Coming back to Afghanistan specifically, The Ring Road is the most significant road in Afghanistan. It runs from the capital, Kabul, to the second biggest city, Kandahar. It was the cornerstone of the U.S. strategy to rebuild Afghanistan after the Taliban and rebels were pushed out in 2001. President Bush famously said that “Where the roads end in Afghanistan, terrorism begins.” But the U.S. didn’t finish the job. In 2003, keeping its “War on Terror” mission alive, the U.S. invaded yet another Middle Eastern country: Iraq. Consequently, Afghanistan became second priority. Funding, reconstruction, resources and experienced leadership were all diverted to the war in Iraq. The U.S. preoccupation with Iraq gave the Taliban an opening to return and they seized it.

When you look at the Taliban’s activity in the region from 2004 through 2009 you can see it escalate. By 2009, the Taliban had taken back significant territory, especially in the south and the east along the highway from Kabul to Kandahar. Afghanistan was in a full-blown insurgency. In 2009, President Obama decided to recommit to the war in Afghanistan. He sent thousands of troops on what was called as “The Surge,” but it had no substantial effect. The more troops deployed to Afghanistan, the more the Taliban launched attacks. Eighteen months later, President Obama announced that he would start bringing troops back. The nature of the mission reverted to that of support from combat.

By 2017, the Taliban’s territory was larger than ever. Another 9/11?
The code names of the primary operations, in Afghanistan, were called Operation Enduring Freedom (2001–2014) and Operation Freedom’s Sentinel (2015–present). The irony in these code names is that they talk about the U.S. being an angel of freedom, but exhibit how interventionists like Carter, Bush and Obama, fulfilling their subtle egotistic ambitions, betrayed the U.S.’s own ideals of freedom in a foreign country. Such a U.S. policy in the Middle East is bound to evoke bloodthirsty responses from the Islamic world against them and there goes the cycle again, perpetually. Formation of the Syrian fundamentalist organization, ISIL, is a case in point.

Earlier this year in June, Taliban officials recounted details of the first meeting held with Alice Wells, Washington’s top envoy to the region.
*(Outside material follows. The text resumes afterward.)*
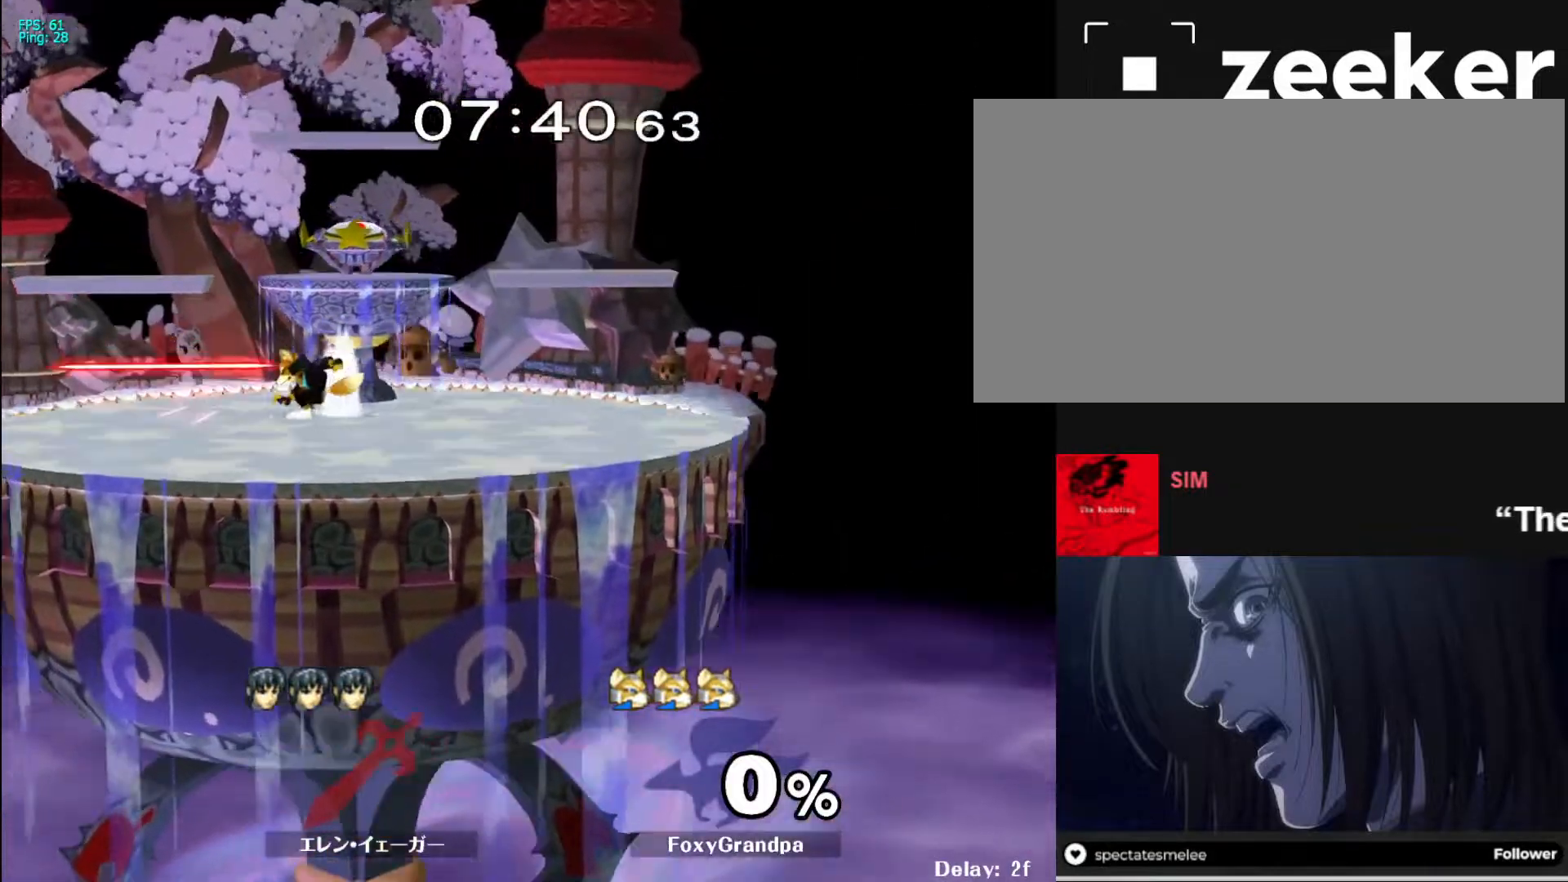
{"buttons": [], "left_stick": "right", "right_stick": "center", "events": [[50, "left_stick", "right"], [133, "left_stick", "center"], [217, "left_stick", "right"], [333, "left_stick", "center"], [500, "left_stick", "right"]]}
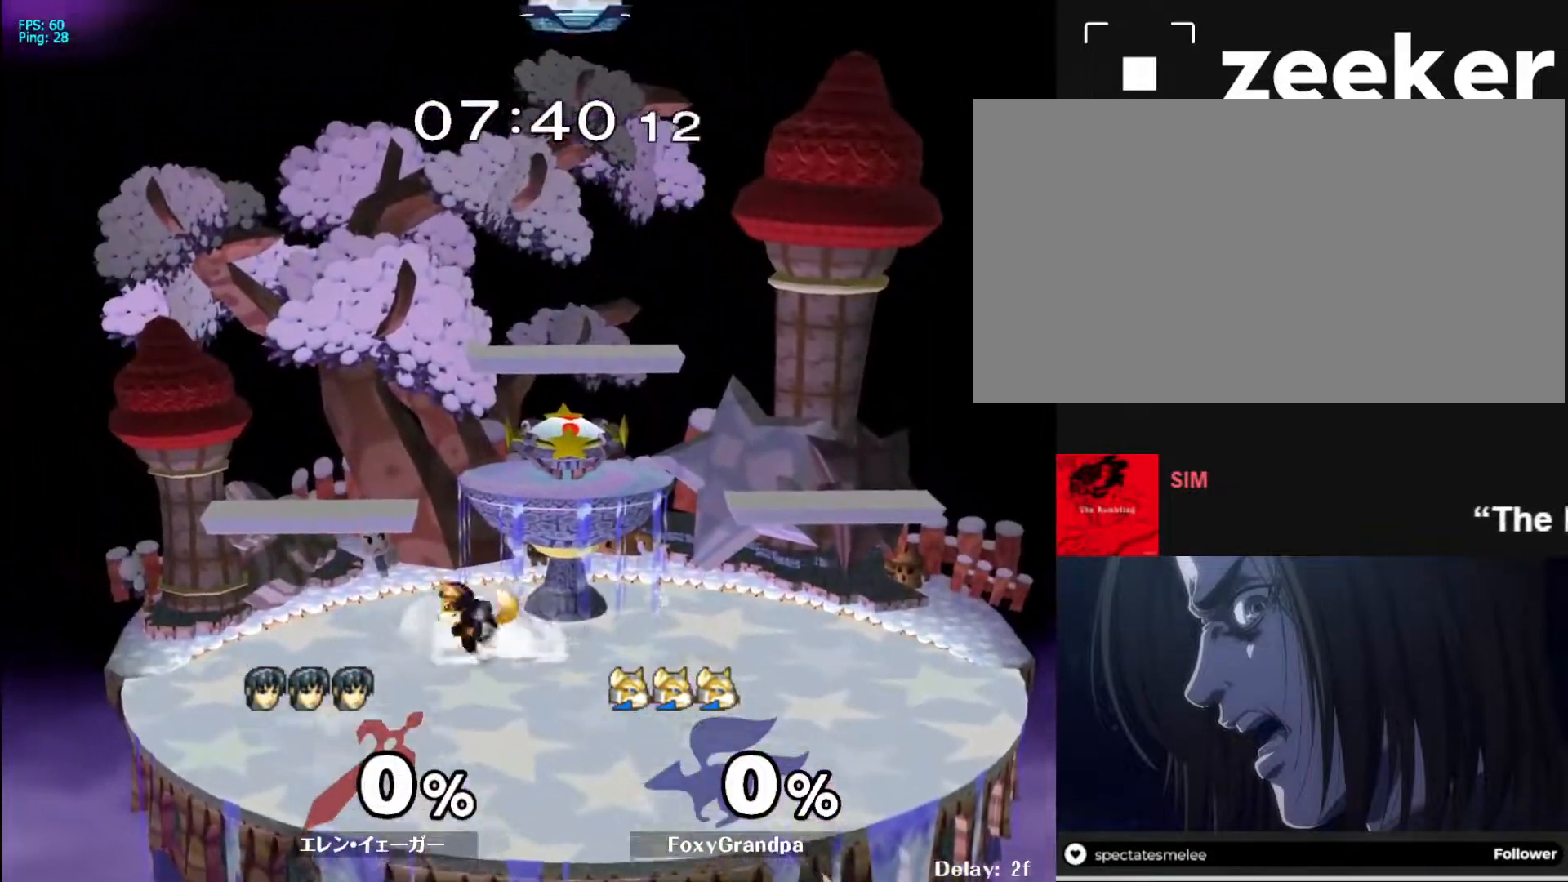
{"buttons": [], "left_stick": "right", "right_stick": "center", "events": [[100, "left_stick", "left"], [183, "left_stick", "right"]]}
The Taliban are ready for the second round of talks with the Trump government, possibly in September, which is likely to focus on prisoner exchanges, confidence-building measures, and ways to move from back-door meetings to formal negotiations. The Taliban have sought direct talks to settle U.S. concerns about the Taliban’s participation in Afghanistan’s future as well as the presence of NATO and the U.S. forces in the country.

Diplomacy, for sure, sounds better than rigorous control.